Another thing you can do is in the class with you accessor method, create static versions of each of the functions in the interface. Each of these static functions should then just execute through the accessor method, eg

public class Database
{
   public static DatabaseInterface instance() { return instance_; }
   public static boolean connect()  {return instance().connect(); }
}

This way you can remove all the accessor calls from your code.
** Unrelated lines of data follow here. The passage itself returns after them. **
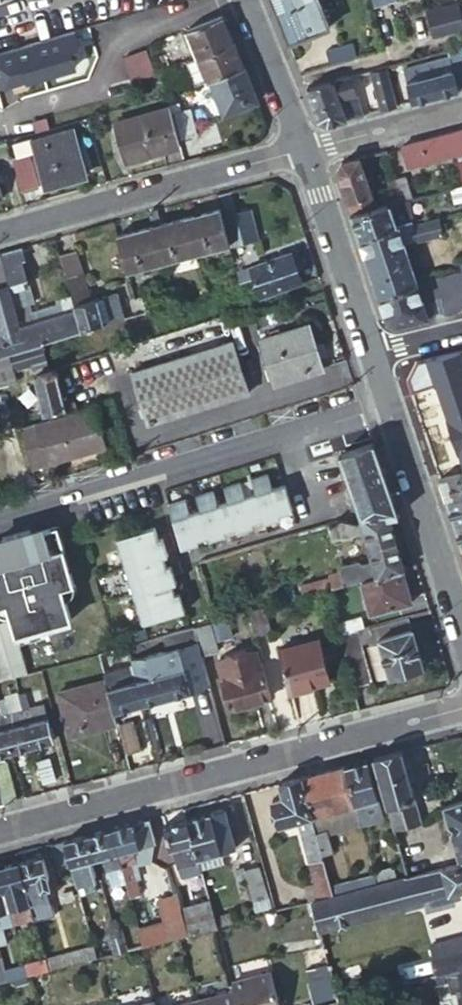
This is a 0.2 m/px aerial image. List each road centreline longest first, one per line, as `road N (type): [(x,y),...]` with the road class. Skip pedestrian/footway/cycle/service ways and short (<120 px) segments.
road 1 (residential): [(0,830),(461,708)]
road 2 (residential): [(0,233),(302,148)]
road 3 (residential): [(373,352),(461,625)]
road 4 (residential): [(302,148),(373,352)]
road 5 (residential): [(302,148),(461,107)]
road 6 (residential): [(244,0),(302,148)]

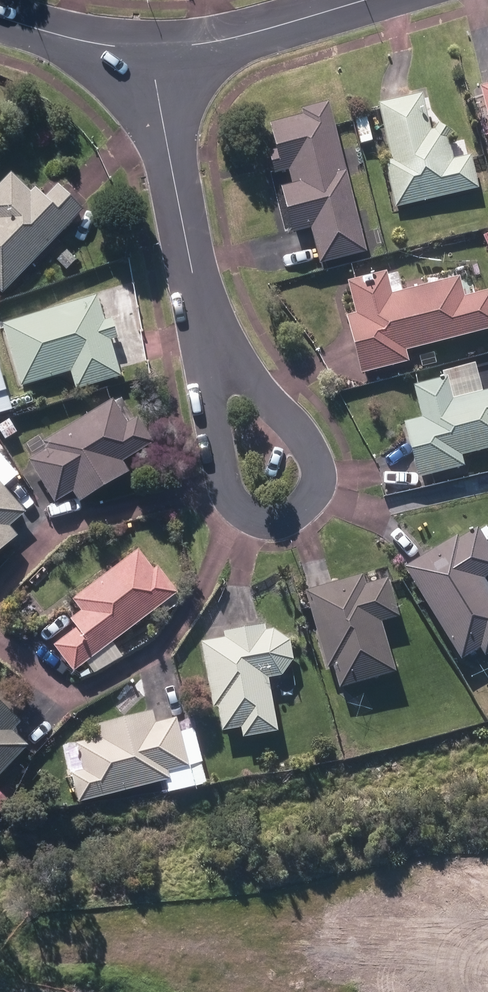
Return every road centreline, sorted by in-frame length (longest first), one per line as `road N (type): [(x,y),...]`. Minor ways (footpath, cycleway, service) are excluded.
road 1 (residential): [(315,480),(313,501),(293,517),(268,522),(231,498),(211,443),(203,326)]
road 2 (residential): [(203,326),(150,53)]
road 3 (residential): [(354,0),(245,35),(150,53)]
road 4 (residential): [(203,326),(299,437),(315,480)]
road 5 (residential): [(150,53),(0,16)]

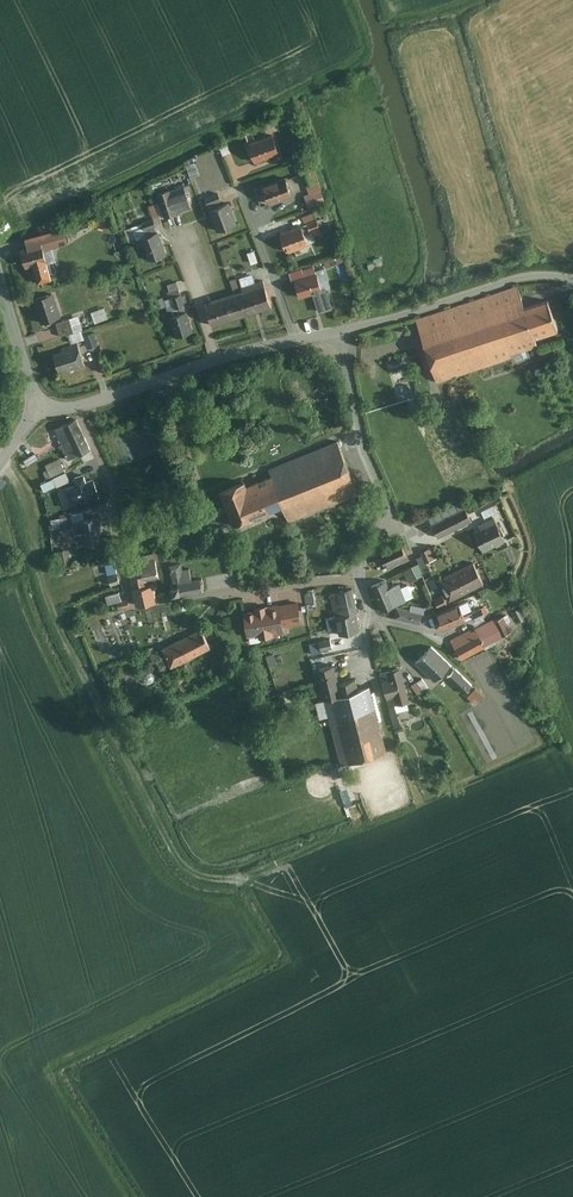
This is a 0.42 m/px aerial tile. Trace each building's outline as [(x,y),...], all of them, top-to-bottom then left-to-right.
[(273,135),(249,143),(256,161),(279,153),(273,135)] [(229,139),(221,142),(226,154),(234,151),(229,139)] [(285,177),(263,186),(270,203),(292,195),(285,177)] [(319,183),(304,188),(310,206),(325,201),(319,183)] [(169,190),(158,193),(165,216),(177,213),(176,212),(191,207),(184,186),(170,191),(169,190)] [(228,203),(210,210),(218,230),(236,223),(228,203)] [(142,218),(147,231),(157,226),(152,214),(142,218)] [(97,225),(107,228),(110,218),(100,215),(97,225)] [(302,226),(281,234),(287,251),(308,243),(305,235),(302,226)] [(136,227),(126,230),(130,244),(140,240),(136,227)] [(158,231),(141,238),(148,260),(166,253),(158,231)] [(29,247),(21,249),(26,266),(33,264),(38,282),(52,278),(43,249),(42,243),(29,247)] [(81,244),(75,246),(78,254),(84,251),(81,244)] [(254,261),(261,260),(259,249),(252,250),(254,261)] [(338,256),(327,260),(329,266),(340,262),(338,256)] [(304,277),(295,280),(300,297),(313,293),(319,311),(332,308),(326,289),(321,290),(316,274),(316,273),(314,266),(302,270),(304,277)] [(243,291),(234,294),(236,301),(238,300),(243,315),(259,310),(262,315),(271,313),(271,307),(271,306),(263,280),(242,287),(243,291)] [(518,286),(416,323),(438,384),(539,347),(536,339),(560,331),(550,301),(526,310),(518,286)] [(179,288),(167,292),(169,297),(173,296),(177,308),(174,309),(176,315),(187,311),(185,306),(179,288)] [(53,292),(34,299),(43,324),(61,317),(53,292)] [(234,294),(205,303),(212,325),(243,315),(238,300),(236,301),(234,294)] [(105,307),(92,312),(96,323),(109,318),(105,307)] [(176,315),(170,317),(176,336),(193,331),(187,311),(176,315)] [(80,315),(55,324),(60,338),(84,329),(80,315)] [(98,345),(93,332),(83,335),(87,348),(98,345)] [(64,351),(54,354),(59,371),(69,368),(69,370),(85,365),(78,343),(63,348),(64,351)] [(76,418),(55,428),(63,444),(65,443),(83,434),(76,418)] [(63,444),(61,445),(68,459),(91,449),(83,434),(65,443),(63,444)] [(353,490),(333,442),(271,469),(274,475),(253,484),(250,478),(221,491),(236,525),(288,503),(294,516),(353,490)] [(31,462),(41,457),(39,452),(29,457),(31,462)] [(60,459),(43,466),(52,486),(68,479),(60,459)] [(68,488),(60,490),(65,507),(74,504),(74,505),(99,497),(94,480),(86,482),(84,475),(74,478),(77,485),(68,488)] [(466,501),(430,520),(439,536),(474,518),(466,501)] [(487,517),(501,510),(497,503),(484,510),(487,517)] [(99,516),(81,520),(83,531),(85,543),(104,540),(99,516)] [(481,528),(475,531),(483,549),(505,539),(495,518),(480,525),(481,528)] [(380,553),(379,553),(382,558),(385,564),(386,566),(406,556),(401,543),(380,553)] [(439,558),(434,548),(424,553),(429,563),(439,558)] [(141,568),(130,571),(134,588),(149,585),(147,578),(159,576),(157,566),(156,559),(155,557),(140,560),(141,568)] [(184,562),(170,564),(174,595),(209,590),(207,576),(186,579),(184,562)] [(474,562),(456,571),(466,592),(484,583),(474,562)] [(420,564),(407,571),(412,580),(425,574),(420,564)] [(456,571),(439,579),(449,600),(466,592),(456,571)] [(386,580),(372,586),(382,610),(406,600),(406,599),(413,596),(407,584),(401,587),(399,584),(389,588),(386,580)] [(149,585),(134,588),(137,603),(156,600),(152,584),(149,585)] [(353,588),(330,592),(336,616),(356,612),(357,612),(353,588)] [(119,590),(103,595),(106,605),(123,599),(119,590)] [(308,603),(319,601),(317,590),(306,592),(308,603)] [(80,601),(71,604),(73,613),(83,610),(80,601)] [(297,602),(279,605),(281,620),(288,619),(288,623),(300,621),(297,602)] [(256,610),(245,612),(249,634),(260,632),(260,636),(272,634),(272,633),(283,631),(282,624),(281,620),(279,605),(279,604),(266,606),(266,605),(256,607),(256,610)] [(459,604),(435,613),(440,630),(465,621),(459,604)] [(395,606),(393,617),(420,623),(422,614),(423,608),(423,607),(411,605),(410,610),(395,606)] [(521,608),(512,612),(517,624),(526,620),(521,608)] [(502,610),(451,639),(463,660),(514,630),(502,610)] [(336,616),(327,619),(331,636),(340,634),(360,630),(356,612),(336,616)] [(214,648),(203,628),(162,649),(173,669),(214,648)] [(330,639),(318,641),(319,650),(331,648),(330,639)] [(429,648),(416,661),(435,679),(451,663),(432,646),(431,645),(429,648)] [(323,680),(319,681),(323,700),(325,700),(329,716),(342,765),(350,763),(387,753),(370,689),(359,691),(356,680),(339,684),(334,665),(320,668),(323,680)] [(400,667),(380,673),(383,681),(382,681),(385,689),(404,684),(400,667)] [(456,668),(447,678),(476,706),(486,696),(456,668)] [(404,684),(385,689),(387,698),(389,705),(390,705),(397,702),(398,703),(407,700),(409,700),(404,684)] [(354,816),(363,813),(358,802),(350,805),(354,816)]
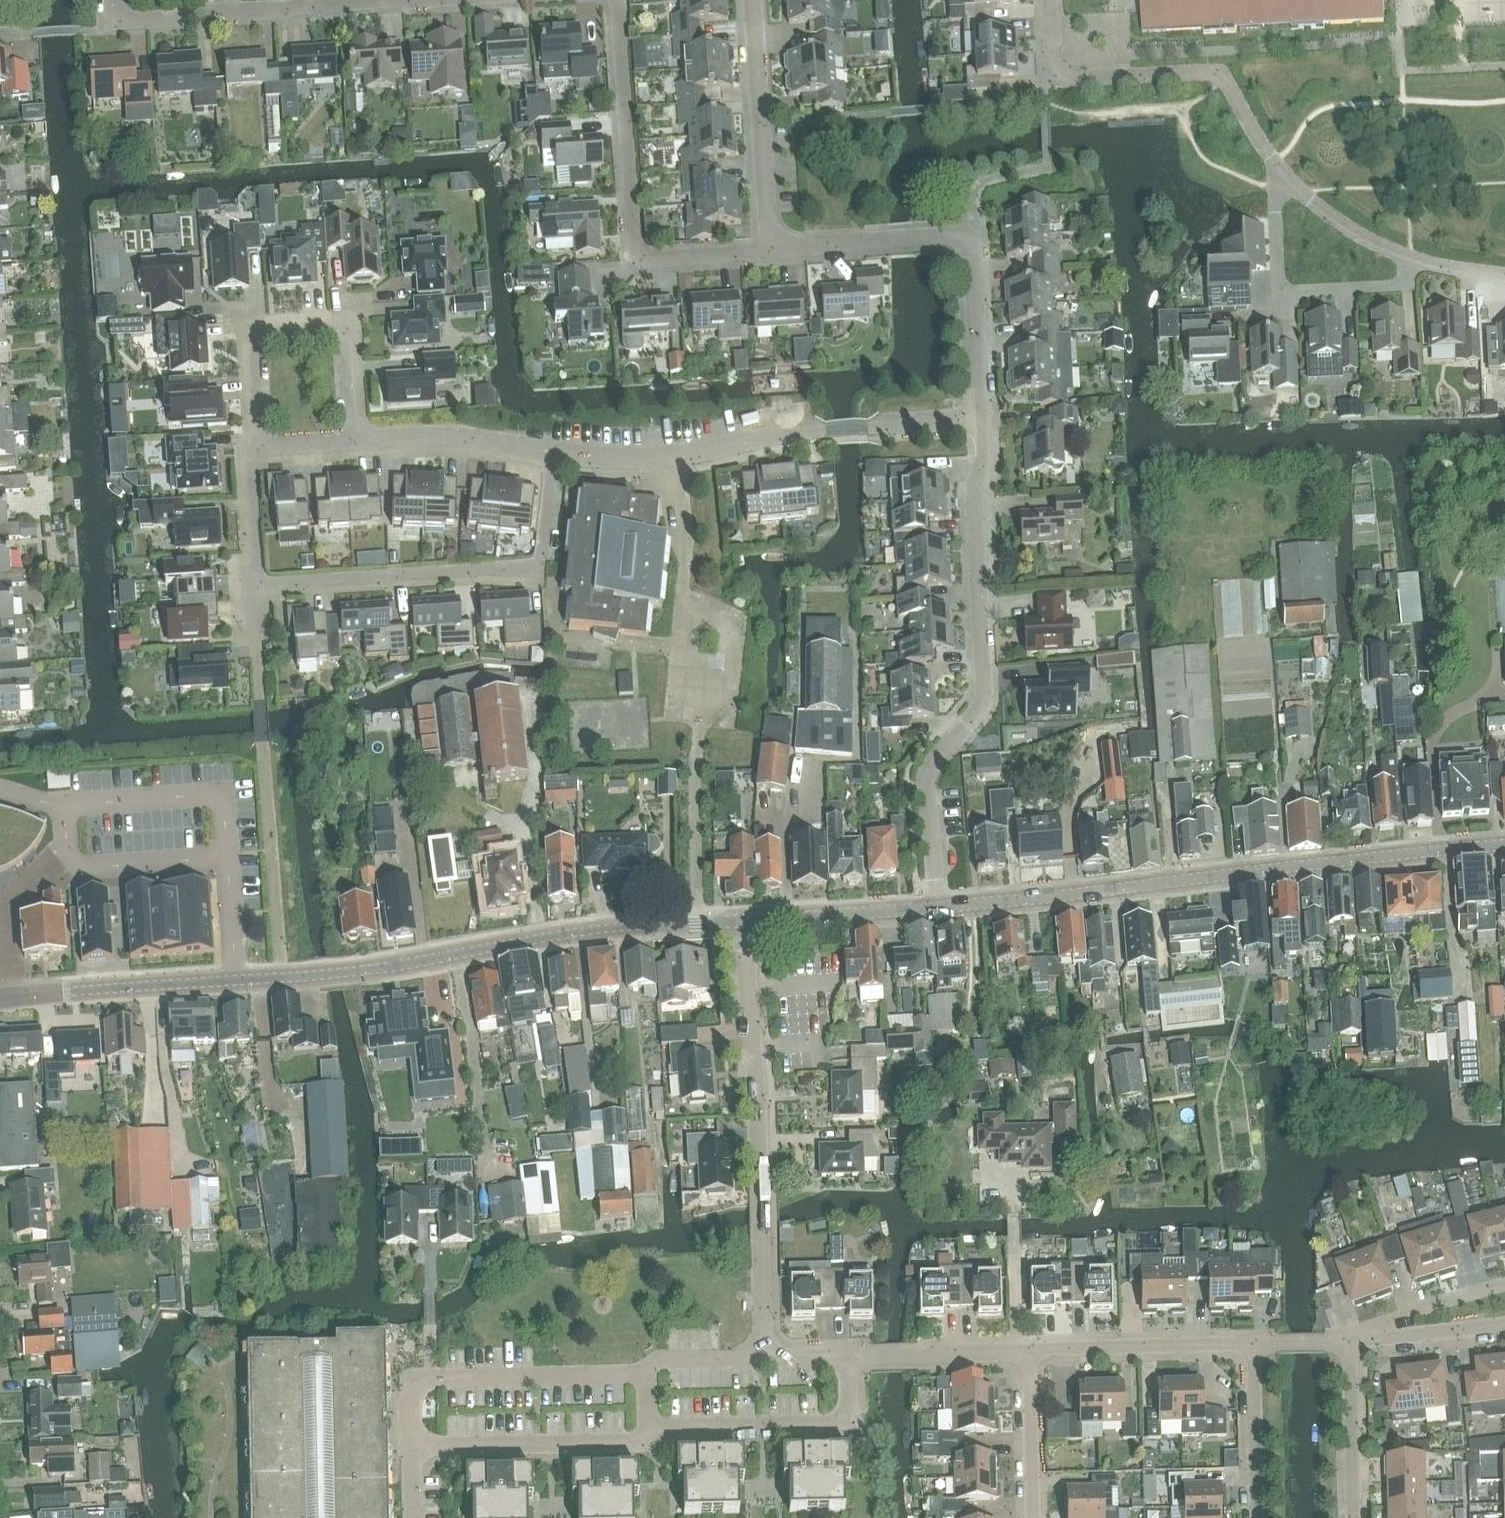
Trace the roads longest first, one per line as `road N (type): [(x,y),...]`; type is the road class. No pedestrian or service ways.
road 1 (unclassified): [(0,998),(371,969),(579,932),(745,920)]
road 2 (unclassified): [(937,906),(1504,843)]
road 3 (residential): [(553,450),(542,560),(532,568),(274,583),(261,581),(258,569),(252,471),(262,446)]
road 4 (residential): [(937,906),(926,779),(979,710),(986,688),(974,493),(985,459),(985,417)]
road 5 (residential): [(848,1354),(850,1411),(843,1424),(680,1425),(639,1441),(415,1446)]
road 6 (residential): [(553,450),(681,455),(796,431),(985,417)]
road 7 (residential): [(768,1354),(745,920)]
road 8 (residential): [(415,1446),(418,1386),(437,1378),(622,1374),(674,1358),(768,1354)]
road 9 (residential): [(775,242),(760,250),(657,258),(636,246),(616,0)]
road 10 (residential): [(985,417),(971,248),(964,239),(786,248),(775,242)]
road 11 (residential): [(1050,0),(1058,76),(1220,74),(1286,179)]
road 12 (residential): [(356,439),(344,335),(268,334),(253,351),(262,446)]
road 13 (residential): [(365,0),(129,20),(116,16),(112,0)]
road 14 (residential): [(1410,256),(1397,286),(1283,290),(1276,280),(1274,205),(1286,179)]
road 15 (residential): [(775,242),(753,0)]
road 16 (residential): [(1030,1351),(1252,1342)]
road 17 (residential): [(356,439),(486,438),(553,450)]
road 18 (unclassified): [(745,920),(937,906)]
road 19 (residential): [(1030,1351),(848,1354)]
road 20 (residential): [(1258,1517),(1252,1342)]
road 21 (residential): [(1356,1517),(1352,1344)]
road 22 (residential): [(1034,1517),(1030,1351)]
road 23 (residential): [(1352,1344),(1412,1311),(1504,1284)]
road 24 (residential): [(1352,1344),(1504,1325)]
road 25 (residential): [(1410,256),(1373,243),(1286,179)]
Always remember, it's the readability of the code that matters most above all else.

Upvotes: 0

SaleemKhair
SaleemKhair

Reputation: 541

As you said It quite a common problem in OOP, and the Idea you have come up with is a good idea but the implementation is poor, for alot of reasons,

What you are trying to do here is the concept of a Context And Dependency Injection. You want a Class that is available to supply instances for you on the go:

SrorageManager storageManager = ComponentsHub.getStorageManager();

But you need to think about some important aspects, from the top of my head:

  1. Mutability
  2. Thread-Safty

And ofcourse Separation Of Concern. Some of those Classes might be subject to multiple threads, some might be Singletons and some might be just Utility classes.

So I propose first; Interfaces

Separation: Define your contracts.


Security Context

public interface SecurityContext {
    public SecurityManager getSecurityManager();
    public Authemticator getAuthenticator();
}

WebContext

public interface WebContext {
    public Uploader getUploader();
    public RequestForwarder getRequestForwarder();
    public Server getServer();
    .
    .
    .
}

And maybe a Data or Persistence Context.


Thread Safe


If you are considering being able to support multi-threading you need to take into consideration a way for control and synchronisation, either using java API Locks or using the syncronized keyword, or maybe have some thread local work isolated, depends on your case.


Mutability


Who can change the state of the contexts? Are contexts created as one-per-application or is it one-per-thread (request) like a database transaction for example.

Do you want to have everything stating from app and never to be changed at runtime for example, maybe a DB credentials changed, maybe you want to implement another Authenticator, those classes should be dynamic, and not static, and a context have the flexibility to give you different implementations.


To summerize I what I think you should be able to do is:

  1. Create the factories/suppliers/instances of the classes in the fields outside the context let's call those dependencies
  2. initialize the context, Using builders and inject the required dependencies new PersistanceContextBuilder.withStorageManager(new FileSystemStorageManager).build();
  3. Figure out a way to provide those context to the rest of the application, preferably Create Services or Controllers that are also separated and depend on different contexts.

Upvotes: 1

Thomas
Thomas

Reputation: 181805

However you structure this singleton object, it remains a singleton (or collection of singletons). It can create unexpected interdependencies between your classes, and makes them difficult to test or reason about in isolation.

The magic phrase to put into a search engine is "dependency injection". That term comes with a lot of baggage and people sometimes associate it with complicated frameworks, but at the core, the principle is really simple: rather than reach out and find its dependencies autonomously, each class should require that the code using the class provides the dependencies.

Not this:

class Dog {
    void bark() {
        SoundManager.emitSound("woof");
    }
}

But this:

class Dog {
    private final SoundManager soundManager;

    public Dog(SoundManager soundManager) {
        this.soundManager = soundManager;
    }

    void bark() {
        this.soundManager.emitSound("woof");
    }
}

And this principle goes up the dependency chain: if a Kennel wants to create a Dog object, it will also need to request a SoundManager from its caller.

You can imagine that it gets tedious to pass all these constructor arguments, especially as your codebase grows. That's where the frameworks are useful.